━━ 原文 ━━

Java多线程消费者问题

有一个简单的场景:一个Queue,包含很多Task,现在的程序要去Queue中取Task来执行
取的时候是多线程去取的,但是一旦有个线程拿到Queue中的某个Task,其他线程就必须退出

拿到Task的线程根据Task里面的内容,将具体工作(因为一个Task中可能存在多个具体的工作)分发给最终的工作执行线程(ProductionLineA或者ProductionLineB)去执行,工作执行线程执行完一个具体的工作后就把信息更新到Task中去,拿到Task的线程会不断检测当前Task里面的具体工作是否都执行完毕,如果完毕,拿到Task的线程退出,Task也会从队列中销毁

通俗的来讲也就是多线程抢任务,抢到一个任务后,把具体的工作分给多个线程去执行,它还可以回来继续抢其他的任务

注意点
1、抢任务的时候可以有多个线程去抢,但是最终一个任务只能有一个线程拿到,也就是执行任务分发的那段代码只能由某个线程执行一次,否则到后面具体的工作可能被执行多次
所以对已经抢到的任务打标记要只能打一次,不能存在A线程判断的时候标记没有被打上,B线程判断也没有,A打标记,B也打标记,这个到后面肯定就乱了,用double check来实现?
2、工作执行线程需要把执行完的情况更新到Task中去,如果第1点中具体工作分正确了,这里应该能保证不会有多个线程执行同样的具体工作,所以把执行完的情况写回Task的时候不用同步保证也行

目前任务标记用的是Thread,这个是不是不合适?
检测是否执行完毕的代码是单线程的,见WatchDog类,目前还缺超时检测,多线程的检测有没有必要?
锁加的恰不恰当?

多线程的代码确实比较难编写和调试

目前我实现了一个代码,看似没有问题,通过测试,分析日志,发现都还正常

			Lock lock = new ReentrantLock();
			lock.tryLock();
			// critical area start
			if (null != task.getExclusive()

━━━
━━ 给定数据 ━━

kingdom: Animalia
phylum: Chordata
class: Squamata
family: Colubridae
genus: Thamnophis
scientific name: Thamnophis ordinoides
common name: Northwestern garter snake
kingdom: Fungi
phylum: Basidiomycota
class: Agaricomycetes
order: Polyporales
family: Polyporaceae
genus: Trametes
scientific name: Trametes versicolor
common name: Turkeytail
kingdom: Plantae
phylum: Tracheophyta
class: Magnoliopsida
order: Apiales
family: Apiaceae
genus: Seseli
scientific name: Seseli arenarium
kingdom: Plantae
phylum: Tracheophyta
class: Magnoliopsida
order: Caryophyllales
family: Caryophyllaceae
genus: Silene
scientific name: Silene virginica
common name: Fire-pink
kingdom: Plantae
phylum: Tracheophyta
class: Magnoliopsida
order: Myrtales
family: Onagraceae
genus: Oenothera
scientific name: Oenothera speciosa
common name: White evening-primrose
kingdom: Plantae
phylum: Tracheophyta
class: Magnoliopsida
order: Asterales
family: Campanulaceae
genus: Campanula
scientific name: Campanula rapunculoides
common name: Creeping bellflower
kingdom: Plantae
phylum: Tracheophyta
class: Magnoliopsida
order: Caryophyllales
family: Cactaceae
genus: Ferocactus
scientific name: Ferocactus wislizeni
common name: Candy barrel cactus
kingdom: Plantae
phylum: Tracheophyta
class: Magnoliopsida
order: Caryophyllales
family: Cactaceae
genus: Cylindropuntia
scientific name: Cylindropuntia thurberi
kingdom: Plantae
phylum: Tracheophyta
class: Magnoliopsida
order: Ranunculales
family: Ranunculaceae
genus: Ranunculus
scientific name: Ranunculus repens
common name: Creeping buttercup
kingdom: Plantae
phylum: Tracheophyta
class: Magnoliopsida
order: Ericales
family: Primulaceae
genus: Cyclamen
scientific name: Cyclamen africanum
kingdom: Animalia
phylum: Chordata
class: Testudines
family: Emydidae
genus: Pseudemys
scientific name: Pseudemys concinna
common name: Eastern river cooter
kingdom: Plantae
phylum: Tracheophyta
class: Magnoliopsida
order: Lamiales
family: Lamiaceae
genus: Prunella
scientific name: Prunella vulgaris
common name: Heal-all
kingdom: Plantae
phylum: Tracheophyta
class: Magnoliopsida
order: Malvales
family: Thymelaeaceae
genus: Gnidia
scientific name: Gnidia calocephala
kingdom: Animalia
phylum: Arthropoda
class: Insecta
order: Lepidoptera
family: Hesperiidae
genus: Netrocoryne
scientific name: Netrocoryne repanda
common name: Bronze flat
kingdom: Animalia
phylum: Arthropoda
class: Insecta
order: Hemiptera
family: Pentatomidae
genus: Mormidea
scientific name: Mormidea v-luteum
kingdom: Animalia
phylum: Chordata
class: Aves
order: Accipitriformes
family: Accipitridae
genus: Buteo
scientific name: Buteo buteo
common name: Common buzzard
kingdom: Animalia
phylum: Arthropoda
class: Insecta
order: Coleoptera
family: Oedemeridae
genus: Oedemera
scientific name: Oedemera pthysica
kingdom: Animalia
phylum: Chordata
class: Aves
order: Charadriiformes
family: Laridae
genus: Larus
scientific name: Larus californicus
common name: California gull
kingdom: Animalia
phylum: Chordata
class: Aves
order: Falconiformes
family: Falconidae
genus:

━━━

任务说明>
原文的第2个注意点认为,工作执行线程把执行完的情况写回Task时可以不加同步。请用一到两句话说明原文给出的理由。

练习结果>
只要第1点中的具体工作分发正确,就能保证不会有多个线程执行同样的具体工作。因此,把执行完的情况写回Task时不用同步保证也行。